Dae p'ra cá boa pinga, e cantaremos
O vosso panegyrico; mas nada
De mostrinhas pequenas, quando provo
Quero a boca bem cheia.
São do Rheno,
Segundo desconfio.
Uma verruma!
Que fareis vós com ella? Acaso tendes
Os toneis alli fóra ao pé da porta?
Ali 'stá um cabaz com ferramenta.
Agora é dizer lá que vinho escolhe.
Como? pois tendes tantas qualidades ?
Podereis escolher á vossa guisa.
Já tu lambes os beiços.
Bem, se posso.
Á vontade escolher, vinho do Rheno
Desejo, pois prefiro os dons da patria.
Venha um pouco de cera para as rolhas.
Ora ! são invenções de saltimbancos.
E vós?
Quero Champagne bem espumante.
Nem sempre se dispensa o que é de fóra,
'Stá ás vezes o que é bom de nós tão longe.

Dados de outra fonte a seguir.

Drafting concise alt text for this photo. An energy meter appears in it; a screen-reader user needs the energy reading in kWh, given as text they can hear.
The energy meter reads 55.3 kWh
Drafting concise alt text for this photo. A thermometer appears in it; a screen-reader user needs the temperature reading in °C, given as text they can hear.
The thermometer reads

Allemão ás direitas a francezes
Nem pode ver, mas os seus vinhos bebe-os.
Não sou grande amador de vinho secco,
Dae-me bebida bem assucarada.
Vae manar-vos Tokai deste buraco.
Olhae-me bem p'ra cara, meus senhores,
Estaes-vos divertindo á nossa custa ?
Com hospedes tão nobres! quem ousára ?
Arriscado seria. Eia, depressa!
Com que vinho quereis vós ser servido ?
Seja qual for. Mas basta de perguntas.
Cachos produz o bacello,
Longos cornos tem o bode;
Vinho é succo, pau a cepa:
Vinho dar a meza pode.
Da natura o fundo olhae,
É milagre, acreditae.
Agora destapae, beber podeis.
Que bella fonte corre.
Tomae tento,
Não deixeis entornar nem um só pingo.
Somos mesmo uns cannibaes,
Uns porcos, uns animaes!
O povo é livre. Vè como elle folga.
Queria ir-me d'aqui.
Antes repara !
A bestialidade e vis instinctos
Em todo o seu primor vão revelar-se.
(Bebe sem precaução, o vinho entorna-se e inflamma-se)

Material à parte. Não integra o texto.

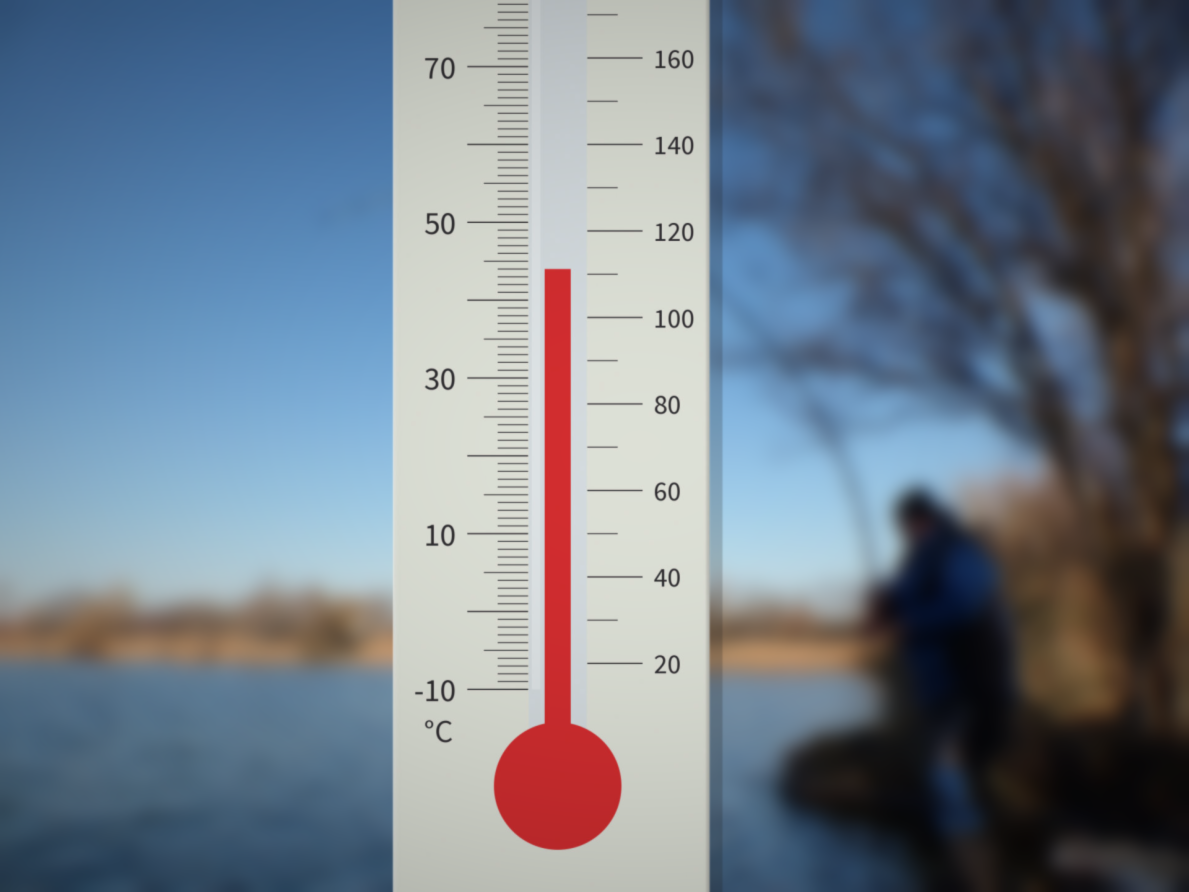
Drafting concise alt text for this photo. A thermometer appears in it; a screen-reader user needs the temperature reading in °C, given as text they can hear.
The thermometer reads 44 °C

Ai fogo! Aqui d'El-Rey, arde o inferno.
(Fallando d chamma)
Elemento querido, tranquillisa-te.
(Aos outros)
Por esta vez só foi do Purgatorio
Um pinguinho de fogo.
O que foi isto?
Esp'rae que o pagaes caro. Quer par'cer-me
Que não sabeis quem somos.
Ora deixa,
Fica para outra vez.
Melhor seria
Pedir-lhes que se fossem socegados.
O que, senhor! levaes o desaforo
A vir fazer aqui vossos bruxêdos!
Quietinho, borrachão.
Páo de vassoura,
Pois inda em cima atreves-te a insultar-nos ?
Espera que já chovem bordoadas.
Ai que me queimo, ai!
É feiticeiro,
Pode qualquer matal-o. A elle, a elle!
(Tiram as facas e correm sobre Mephistopheles)
Falso ver, falso fallar
Mudam sentido e logar,
Estae aqui e acolá.
Onde estou eu? que terra tão bonita!
São vinhas, não m'engano.
Aqui 'stão cachos.
Debaixo destas parras verdejantes,
Olhae que cepa, olhae que bellas uvas !
Desvenda-lhes os olhos, erro, vejam
Como brinca o demonio.
Que foi isto?
Como ?
Pois era o teu nariz?
Cá tenho
O teu na minha mão!
Sinto um abalo
Por todo o corpo, uma cadeira, eu cáio!
Nada, dizei-me ao menos, que foi isto?
Que é feito do tratante, se o pilho
Não m'escapa com vida.
Pela porta,
Num tonel a cavallo, o vi safar-se.
Tenho nos pés um pezo como chumbo.
Se ao menos o vinho ainda corresse !
Tudo foi illusão, mentira, engano.
Eu sempre julgo que bebi bom vinho.
E como foi aquillo das parreiras ?
Diga-me agora alguem, — não ha milagres!